Gekozen fragment:
****************************************
STIRLING LK-209
Bill Horrocks, Flight Engineer. Alan Paton, Mid Upper gunner. Ron Caston, Navigator. Bill Shaw, Bomb Aimer.
                 Reg Swift, WT Operator. Alan Aitken, Captain. Jo White Rear gunner.
Volgens het vliegtuig verlies register van het Ministerie van Defensie gaat het hier om de Sterling IV, LK 209 van het 161 Special Duties Squadron. Het toestel stortte rond 02.00 uur op Vlieland neer. De gezag voerder was Fl/Lt. Alan Aitken.


Dinsdag 27 maart 1945
TO DOCTOR X VIA NIGHT ELAN STOP OUR ONE FIVE (15) STOP THE AIRCRAFT WHICH WENT TO POPEYE TWO MARCH DID NOT RETURN STOP HAVE YOU ANY NEWS STOP

De heer Dick Bruin van Vlieland heeft de geschiedenis van de crash opgetekend:
Op 22 maart 1945, tegen elf uur ’s avonds klommen zeven jongen mannen in hun viermotorige Stirling bommenwerper, de Stirling LK209
Hun missie voor deze nacht was het afwerpen van 25 containers en enige pakketten in de Meindenpolder nabij Breukelen , een wapendropping voor de Nederlandse verzetsbeweging.
****************************************
Aangeleverd materiaal:
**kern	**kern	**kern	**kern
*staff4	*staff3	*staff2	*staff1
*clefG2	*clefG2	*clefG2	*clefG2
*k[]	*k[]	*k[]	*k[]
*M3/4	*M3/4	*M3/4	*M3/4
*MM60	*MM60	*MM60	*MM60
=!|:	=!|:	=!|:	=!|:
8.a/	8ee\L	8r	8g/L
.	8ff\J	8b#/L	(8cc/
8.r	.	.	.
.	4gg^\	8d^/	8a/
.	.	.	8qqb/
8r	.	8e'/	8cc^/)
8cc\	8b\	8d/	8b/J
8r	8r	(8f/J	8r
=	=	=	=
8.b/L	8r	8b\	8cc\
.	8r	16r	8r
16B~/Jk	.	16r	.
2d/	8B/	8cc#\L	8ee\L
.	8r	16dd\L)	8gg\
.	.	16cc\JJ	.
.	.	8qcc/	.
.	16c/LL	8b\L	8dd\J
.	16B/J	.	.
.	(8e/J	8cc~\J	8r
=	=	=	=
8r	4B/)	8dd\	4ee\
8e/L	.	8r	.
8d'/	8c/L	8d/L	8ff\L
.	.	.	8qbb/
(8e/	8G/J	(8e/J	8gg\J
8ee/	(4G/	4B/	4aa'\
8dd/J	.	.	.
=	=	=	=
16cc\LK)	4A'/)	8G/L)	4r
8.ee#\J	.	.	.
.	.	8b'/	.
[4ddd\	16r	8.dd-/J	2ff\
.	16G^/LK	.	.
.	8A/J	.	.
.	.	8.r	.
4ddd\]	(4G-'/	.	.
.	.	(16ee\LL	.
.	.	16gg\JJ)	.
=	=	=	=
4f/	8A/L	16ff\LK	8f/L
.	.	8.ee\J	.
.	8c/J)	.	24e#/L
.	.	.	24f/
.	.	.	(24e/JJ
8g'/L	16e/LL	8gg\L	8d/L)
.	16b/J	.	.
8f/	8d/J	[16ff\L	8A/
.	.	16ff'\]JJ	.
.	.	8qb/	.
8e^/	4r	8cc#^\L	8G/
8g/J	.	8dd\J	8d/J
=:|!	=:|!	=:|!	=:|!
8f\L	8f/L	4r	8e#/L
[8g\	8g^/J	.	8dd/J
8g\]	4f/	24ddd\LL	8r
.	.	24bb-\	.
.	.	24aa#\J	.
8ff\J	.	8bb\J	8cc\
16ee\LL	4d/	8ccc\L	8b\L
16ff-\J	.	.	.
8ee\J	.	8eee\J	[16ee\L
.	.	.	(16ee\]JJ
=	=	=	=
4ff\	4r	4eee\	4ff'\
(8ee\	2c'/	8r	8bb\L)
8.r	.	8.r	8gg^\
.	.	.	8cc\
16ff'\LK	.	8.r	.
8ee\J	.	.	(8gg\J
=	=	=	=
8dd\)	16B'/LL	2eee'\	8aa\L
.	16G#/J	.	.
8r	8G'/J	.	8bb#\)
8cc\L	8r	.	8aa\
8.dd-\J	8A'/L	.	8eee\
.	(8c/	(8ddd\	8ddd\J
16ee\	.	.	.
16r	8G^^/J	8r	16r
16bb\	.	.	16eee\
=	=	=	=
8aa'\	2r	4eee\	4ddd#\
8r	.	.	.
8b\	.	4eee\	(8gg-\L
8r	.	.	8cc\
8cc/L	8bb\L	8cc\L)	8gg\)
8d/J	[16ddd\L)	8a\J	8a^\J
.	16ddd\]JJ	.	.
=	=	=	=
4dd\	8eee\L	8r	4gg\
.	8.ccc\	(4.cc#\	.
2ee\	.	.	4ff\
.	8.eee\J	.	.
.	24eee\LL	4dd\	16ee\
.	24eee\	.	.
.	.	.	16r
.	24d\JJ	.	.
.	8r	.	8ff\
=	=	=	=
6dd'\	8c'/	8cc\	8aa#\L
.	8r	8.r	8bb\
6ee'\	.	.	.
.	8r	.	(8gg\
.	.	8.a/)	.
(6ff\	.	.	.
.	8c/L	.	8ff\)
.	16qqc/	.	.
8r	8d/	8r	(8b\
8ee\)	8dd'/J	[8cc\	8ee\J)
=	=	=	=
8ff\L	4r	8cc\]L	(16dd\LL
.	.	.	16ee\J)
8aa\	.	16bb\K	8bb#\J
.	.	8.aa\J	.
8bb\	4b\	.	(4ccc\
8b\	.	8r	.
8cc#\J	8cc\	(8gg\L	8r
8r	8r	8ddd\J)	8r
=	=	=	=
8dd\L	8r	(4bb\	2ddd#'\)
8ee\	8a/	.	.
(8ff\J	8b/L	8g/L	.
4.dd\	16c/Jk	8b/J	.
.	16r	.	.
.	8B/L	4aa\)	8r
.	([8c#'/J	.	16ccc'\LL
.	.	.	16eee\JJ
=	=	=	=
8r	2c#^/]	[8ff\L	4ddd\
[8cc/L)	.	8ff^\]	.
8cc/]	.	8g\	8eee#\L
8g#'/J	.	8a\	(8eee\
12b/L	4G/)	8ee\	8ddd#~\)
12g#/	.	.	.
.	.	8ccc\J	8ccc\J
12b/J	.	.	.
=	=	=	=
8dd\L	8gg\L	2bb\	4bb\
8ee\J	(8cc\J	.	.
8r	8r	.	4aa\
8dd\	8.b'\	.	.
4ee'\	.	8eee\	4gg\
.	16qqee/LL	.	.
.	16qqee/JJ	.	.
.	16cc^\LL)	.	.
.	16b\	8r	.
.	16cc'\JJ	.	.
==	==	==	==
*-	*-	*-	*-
****************************************
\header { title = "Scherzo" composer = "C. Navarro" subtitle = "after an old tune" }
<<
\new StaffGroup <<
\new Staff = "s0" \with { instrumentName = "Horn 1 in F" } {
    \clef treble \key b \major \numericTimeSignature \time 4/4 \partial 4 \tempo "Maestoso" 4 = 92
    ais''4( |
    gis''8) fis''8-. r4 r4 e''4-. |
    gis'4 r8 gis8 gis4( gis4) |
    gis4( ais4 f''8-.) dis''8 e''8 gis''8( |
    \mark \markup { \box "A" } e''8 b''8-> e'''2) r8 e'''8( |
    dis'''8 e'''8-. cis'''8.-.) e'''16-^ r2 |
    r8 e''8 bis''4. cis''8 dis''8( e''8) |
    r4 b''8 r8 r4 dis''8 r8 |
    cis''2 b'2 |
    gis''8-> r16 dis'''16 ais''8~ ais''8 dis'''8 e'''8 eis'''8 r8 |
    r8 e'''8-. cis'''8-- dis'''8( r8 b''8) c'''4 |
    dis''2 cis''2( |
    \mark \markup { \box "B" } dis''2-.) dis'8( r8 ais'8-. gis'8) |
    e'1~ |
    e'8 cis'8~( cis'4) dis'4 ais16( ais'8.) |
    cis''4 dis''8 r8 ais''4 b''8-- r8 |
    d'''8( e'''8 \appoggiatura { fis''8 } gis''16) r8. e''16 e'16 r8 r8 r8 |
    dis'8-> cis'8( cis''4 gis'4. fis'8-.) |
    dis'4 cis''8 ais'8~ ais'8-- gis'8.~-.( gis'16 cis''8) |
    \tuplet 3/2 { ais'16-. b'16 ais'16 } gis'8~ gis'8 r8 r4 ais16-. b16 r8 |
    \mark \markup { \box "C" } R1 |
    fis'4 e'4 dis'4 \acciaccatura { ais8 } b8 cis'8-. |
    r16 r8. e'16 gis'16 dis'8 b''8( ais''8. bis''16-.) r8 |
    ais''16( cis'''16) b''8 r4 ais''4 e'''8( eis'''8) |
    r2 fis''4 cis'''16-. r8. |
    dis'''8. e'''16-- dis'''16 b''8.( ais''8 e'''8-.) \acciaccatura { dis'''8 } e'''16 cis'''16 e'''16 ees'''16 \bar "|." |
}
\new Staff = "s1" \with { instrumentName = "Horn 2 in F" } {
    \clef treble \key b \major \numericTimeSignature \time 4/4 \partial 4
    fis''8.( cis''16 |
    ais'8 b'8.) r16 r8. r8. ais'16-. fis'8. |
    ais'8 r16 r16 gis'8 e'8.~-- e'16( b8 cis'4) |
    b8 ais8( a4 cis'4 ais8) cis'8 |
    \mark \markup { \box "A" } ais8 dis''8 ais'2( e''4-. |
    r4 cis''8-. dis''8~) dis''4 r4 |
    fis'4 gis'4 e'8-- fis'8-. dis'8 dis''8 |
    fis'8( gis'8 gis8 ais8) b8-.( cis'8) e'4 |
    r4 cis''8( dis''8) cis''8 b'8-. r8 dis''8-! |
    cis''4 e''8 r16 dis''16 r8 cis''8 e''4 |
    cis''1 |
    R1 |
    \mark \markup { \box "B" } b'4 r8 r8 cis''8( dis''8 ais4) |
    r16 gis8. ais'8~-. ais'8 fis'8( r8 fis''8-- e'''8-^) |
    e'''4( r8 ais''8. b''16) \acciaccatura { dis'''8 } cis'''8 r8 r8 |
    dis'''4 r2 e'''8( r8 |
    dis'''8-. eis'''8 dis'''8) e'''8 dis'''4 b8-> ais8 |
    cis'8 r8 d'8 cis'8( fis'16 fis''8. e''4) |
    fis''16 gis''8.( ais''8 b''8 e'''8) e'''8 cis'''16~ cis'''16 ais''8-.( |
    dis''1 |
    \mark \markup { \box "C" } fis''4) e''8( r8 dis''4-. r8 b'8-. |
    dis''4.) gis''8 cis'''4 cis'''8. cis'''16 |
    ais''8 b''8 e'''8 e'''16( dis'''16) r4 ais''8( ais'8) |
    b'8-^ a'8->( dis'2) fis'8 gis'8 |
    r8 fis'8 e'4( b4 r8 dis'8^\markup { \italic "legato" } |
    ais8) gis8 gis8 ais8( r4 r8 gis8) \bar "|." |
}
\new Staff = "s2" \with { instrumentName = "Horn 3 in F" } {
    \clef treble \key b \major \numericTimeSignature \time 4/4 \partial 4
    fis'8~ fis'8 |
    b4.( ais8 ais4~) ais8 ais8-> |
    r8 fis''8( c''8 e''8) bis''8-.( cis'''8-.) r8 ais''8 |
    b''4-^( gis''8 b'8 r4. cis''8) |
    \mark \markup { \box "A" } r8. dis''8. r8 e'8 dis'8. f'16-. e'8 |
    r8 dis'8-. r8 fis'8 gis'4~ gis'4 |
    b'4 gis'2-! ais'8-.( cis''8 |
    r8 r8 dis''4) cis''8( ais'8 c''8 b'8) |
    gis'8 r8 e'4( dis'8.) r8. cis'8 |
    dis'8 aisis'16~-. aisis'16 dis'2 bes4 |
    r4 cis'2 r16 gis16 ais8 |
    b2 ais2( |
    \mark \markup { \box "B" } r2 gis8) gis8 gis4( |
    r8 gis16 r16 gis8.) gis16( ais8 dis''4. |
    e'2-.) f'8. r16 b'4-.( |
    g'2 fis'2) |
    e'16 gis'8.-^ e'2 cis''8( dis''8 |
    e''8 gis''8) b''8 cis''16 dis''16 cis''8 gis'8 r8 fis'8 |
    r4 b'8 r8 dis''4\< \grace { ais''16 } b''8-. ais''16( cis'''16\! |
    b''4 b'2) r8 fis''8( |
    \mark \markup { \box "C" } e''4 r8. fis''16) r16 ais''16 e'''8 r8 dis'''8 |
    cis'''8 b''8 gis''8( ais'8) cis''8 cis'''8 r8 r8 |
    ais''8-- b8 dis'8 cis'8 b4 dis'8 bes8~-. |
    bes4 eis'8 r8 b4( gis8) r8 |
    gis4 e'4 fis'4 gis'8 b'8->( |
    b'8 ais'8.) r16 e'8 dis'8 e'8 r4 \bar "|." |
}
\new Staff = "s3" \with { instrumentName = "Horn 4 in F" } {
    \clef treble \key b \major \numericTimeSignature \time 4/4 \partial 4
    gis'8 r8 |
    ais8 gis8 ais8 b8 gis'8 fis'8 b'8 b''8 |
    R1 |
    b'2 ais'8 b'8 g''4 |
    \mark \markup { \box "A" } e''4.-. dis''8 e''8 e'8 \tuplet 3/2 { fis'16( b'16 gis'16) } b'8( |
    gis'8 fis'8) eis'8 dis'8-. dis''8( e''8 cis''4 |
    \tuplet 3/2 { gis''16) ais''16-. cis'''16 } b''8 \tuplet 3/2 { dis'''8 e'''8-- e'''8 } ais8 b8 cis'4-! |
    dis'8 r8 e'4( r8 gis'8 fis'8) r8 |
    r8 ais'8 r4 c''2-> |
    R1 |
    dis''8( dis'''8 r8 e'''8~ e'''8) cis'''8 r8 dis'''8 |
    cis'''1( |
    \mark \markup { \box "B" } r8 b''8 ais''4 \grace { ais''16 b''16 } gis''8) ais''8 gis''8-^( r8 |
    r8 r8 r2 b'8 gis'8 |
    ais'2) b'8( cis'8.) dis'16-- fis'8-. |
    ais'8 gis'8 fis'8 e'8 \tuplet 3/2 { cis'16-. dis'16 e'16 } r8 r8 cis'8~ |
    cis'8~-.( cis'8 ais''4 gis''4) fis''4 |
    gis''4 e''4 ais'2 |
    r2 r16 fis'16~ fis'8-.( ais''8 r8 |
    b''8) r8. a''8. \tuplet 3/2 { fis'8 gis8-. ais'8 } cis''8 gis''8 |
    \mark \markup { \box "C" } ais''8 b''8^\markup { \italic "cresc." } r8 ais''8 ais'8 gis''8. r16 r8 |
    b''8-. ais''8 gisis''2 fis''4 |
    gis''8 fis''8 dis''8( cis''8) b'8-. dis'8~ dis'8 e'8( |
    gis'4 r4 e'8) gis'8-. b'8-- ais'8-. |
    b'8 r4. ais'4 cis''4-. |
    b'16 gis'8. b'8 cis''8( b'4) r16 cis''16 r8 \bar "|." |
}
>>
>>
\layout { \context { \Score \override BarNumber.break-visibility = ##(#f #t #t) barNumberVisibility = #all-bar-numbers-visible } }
****************************************
Uit te voeren opdracht: Pak de tekst over de neergestorte Stirling LK209 op na de laatste zin en schrijf het verhaal verder.

Antwoord op oefening:
Ze stegen op van hun vliegbasis Tempsford nabij Bedford in Zuidoost Engeland.
Het vliegtuig koerste in Noordoostelijke richting.
De route die ze zouden gaan volgen liep over de Noordzee, over de Vliehors richting afsluitdijk, over het IJsselmeer en vervolgens richting Meindenpolder op zoek naar een lichtsignaal vanaf de grond.

Om redenen die vermoedelijk nooit opgehelderd zullen worden vloog het toestel, het was inmiddels 23 maart, omstreeks 01.20 uur, niet over de Vliehors maar langs de oostkant van Vlieland.
De laag vliegende Stirling kwam binnen het schootsbereik van de Oost-Batterij hier op Vlieland en kreeg daar de volle laag van de Duitse luchtafweerkanonnen die daar stonden opgesteld.
Het getroffen toestel keerde in westelijke richting over de lengteas van het eiland en het zal voor piloot Alan Aitken meteen duidelijk geworden zijn dat hij Engeland niet meer zou halen.
De piloot zal naarstig gezocht hebben naar een plek om de grote bommenwerper aan de grond te zetten, er is zelfs gezien dat de landingslichten van het vliegtuig ontstoken waren.
Nu is er geen slechter terrein dan een duinlandschap voor het aan de grond zetten van een vliegtuig.

Of de piloot heeft getracht daar een noodlanding te maken, of dat het toestel gewoonweg niet meer in de lucht te houden was, dat zullen we nooit weten.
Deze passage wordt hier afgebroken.